In allen Ländern besteht ein enormes Potenzial für Energieeinsparungen in Gebäuden – sowohl beim Heizen als auch beim Kühlen. Dadurch könnten Energiekosten für Eigentümer und Mieter gesenkt, CO2-Emissionen und Umweltverschmutzung verringert und die Energieversorgung für die kommenden Jahre gesichert werden.
In einer Studie des Passivhaus Instituts Darmstadt, die auf Dämmprodukten von BASF bzw. mit BASF-Rohstoffen (Elastopor® H, Styrodur® und Neopor®) hergestellten Erzeugnissen beruht, wurden die Auswirkungen von Wärmedämmung auf dasselbe Gebäude in unterschiedlichen Städten analysiert.
Die Ergebnisse der Studie zeigen, dass Maßnahmen zur Steigerung der Energieeffizienz weniger Kosten verursachen, sondern vielmehr dazu beitragen, Geld zu sparen.
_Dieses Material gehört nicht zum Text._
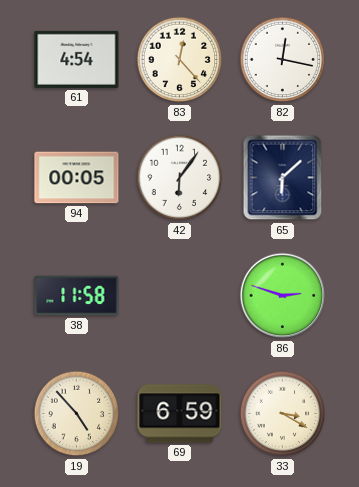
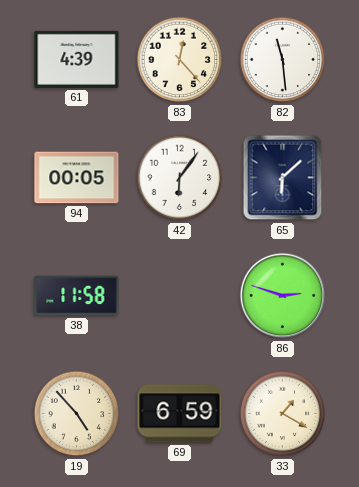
61: 4:54 -> 4:39
82: 12:17 -> 11:29
33: 3:20 -> 1:20
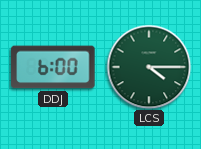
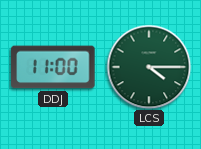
DDJ: 6:00 -> 11:00
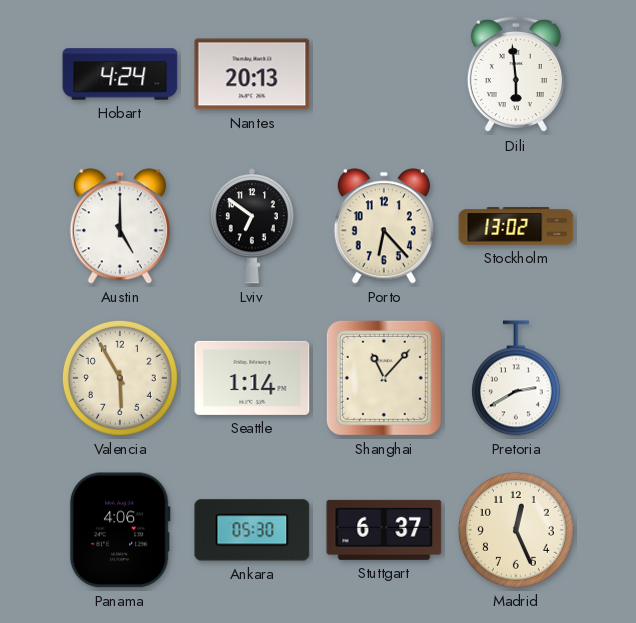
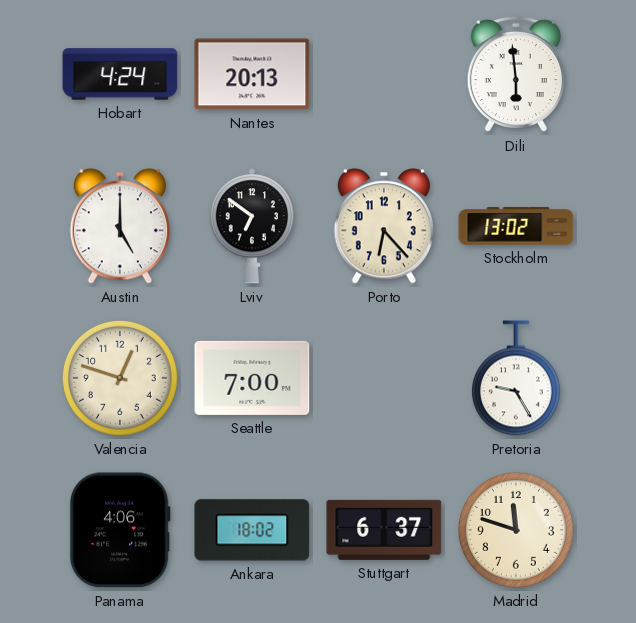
Valencia: 5:55 -> 12:48
Seattle: 1:14 -> 7:00
Shanghai: 11:07 -> none
Pretoria: 2:40 -> 9:25
Ankara: 05:30 -> 18:02
Madrid: 12:26 -> 11:48
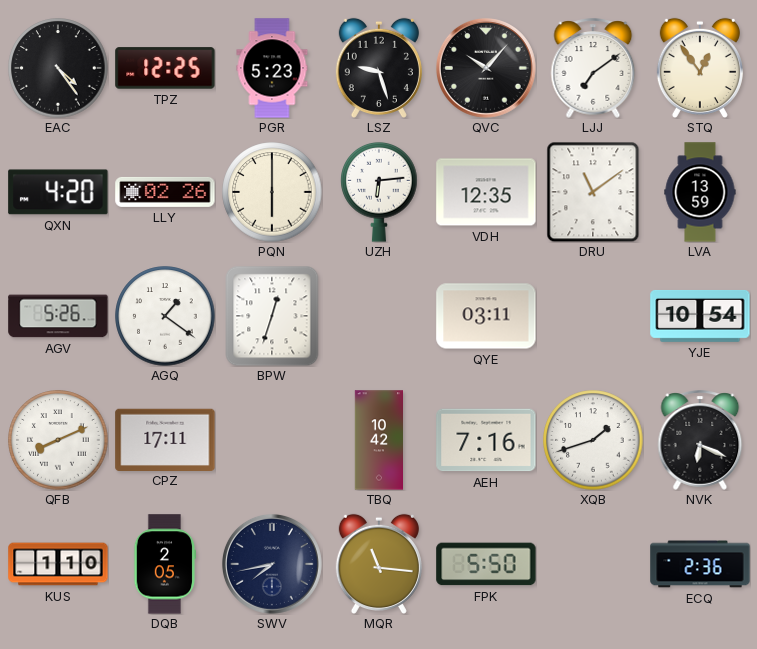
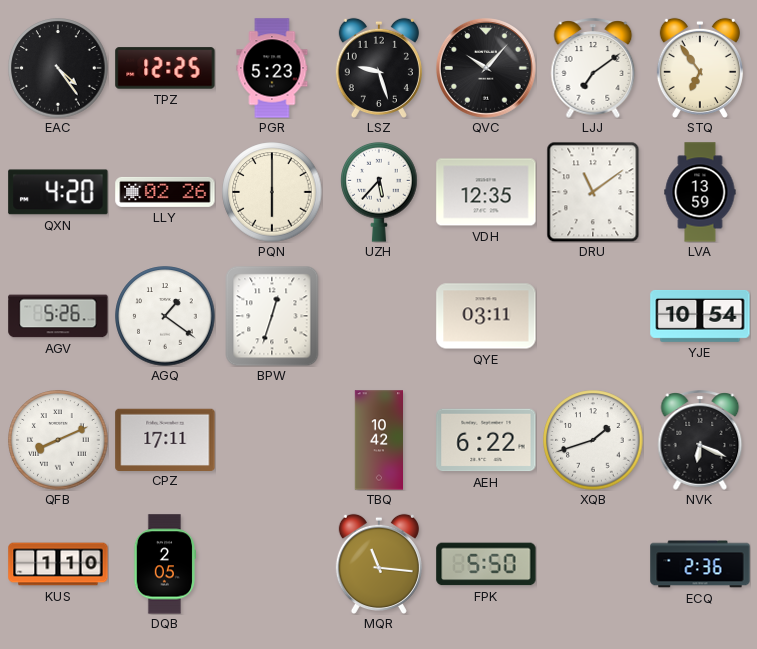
STQ: 12:54 -> 6:54
UZH: 6:14 -> 5:37
AEH: 7:16 -> 6:22
SWV: 7:43 -> none
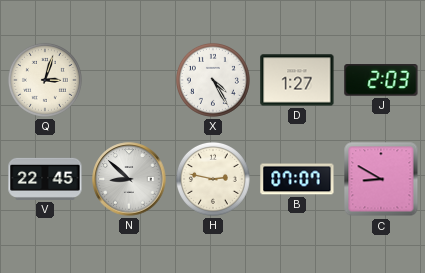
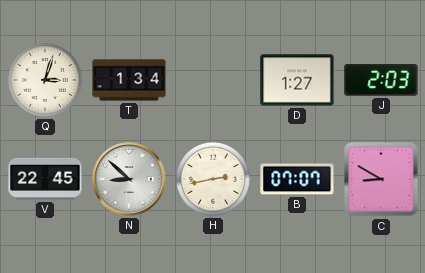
T: none -> 1:34
X: 4:25 -> none
H: 2:47 -> 2:43
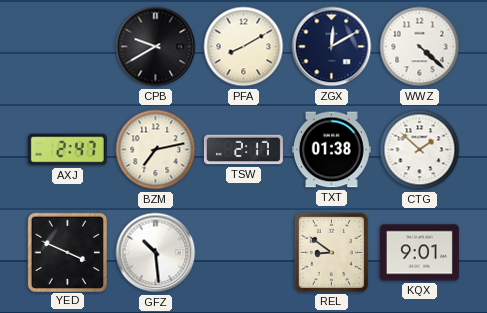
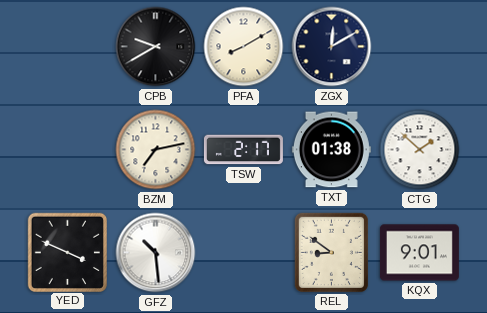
WWZ: 4:22 -> none
AXJ: 2:47 -> none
Ûnter allen klimatischen Bedingungen – in kalten, gemäßigten und warmen Ländern – lassen sich ausgezeichnete Ergebnisse erzielen, und zwar für nahezu jede Art von Gebäude. In Warschau wie auch in Frankfurt, Paris, London, Rom und Sevilla kann der Energieverbrauch mit nur wenigen Zentimetern Dämmung um rund 70% gesenkt werden!
DEFINITIONEN:
HEIZWÄRMEBEDARF: Die jährliche Wärmemenge, die für ein Gebäude benötigt wird, um eine Betriebstemperatur von 20 °C aufrechtzuerhalten.
HEIZENERGIEBEDARF: Die Menge an Energie, z. B. in Form von Heizöl oder Erdgas, die ein Heizsystem benötigt, um eine Betriebstemperatur von 20 °C aufrechtzuerhalten.
KÜHLBEDARF: Die jährliche Wärmemenge, die einem Gebäude durch aktive Kühlung entzogen wird, um eine Lufttemperatur von weniger als 25 °C aufrechtzuerhalten.
KÜHLENERGIE: Der jährliche Strombedarf für Raumkühlung basierend auf den jährlichen Daten einer typischen Splitgeräteleistung.
STUNDEN ÜBER 25 °C: Prozentsatz von Stunden über 25 °C ohne aktive Kühlung.
SPITZENTEMPERATUR: Der höchste stündliche Durchschnittswert der Temperatur eines beliebigen Raums während des gesamten Jahres ohne aktive Kühlung. In der Regel treten die höchsten Temperaturen in den nach Süden ausgerichteten Räumen direkt unter dem Dach auf.
PRIMÄRENERGIE FÜR HEIZUNG UND KÜHLUNG: Es wird angenommen, dass eine aktive Kühlung verwendet wird. Der Zusatzstrombedarf des Heizsystems wurde berücksichtigt. Der zusätzliche Strom für die Kühlung ist in der jährlichen Leistungszahl enthalten.
CO2-EMISSIONEN: Emissionen, die durch die Verwendung von Heiz- und Kühlsystemen verursacht werden.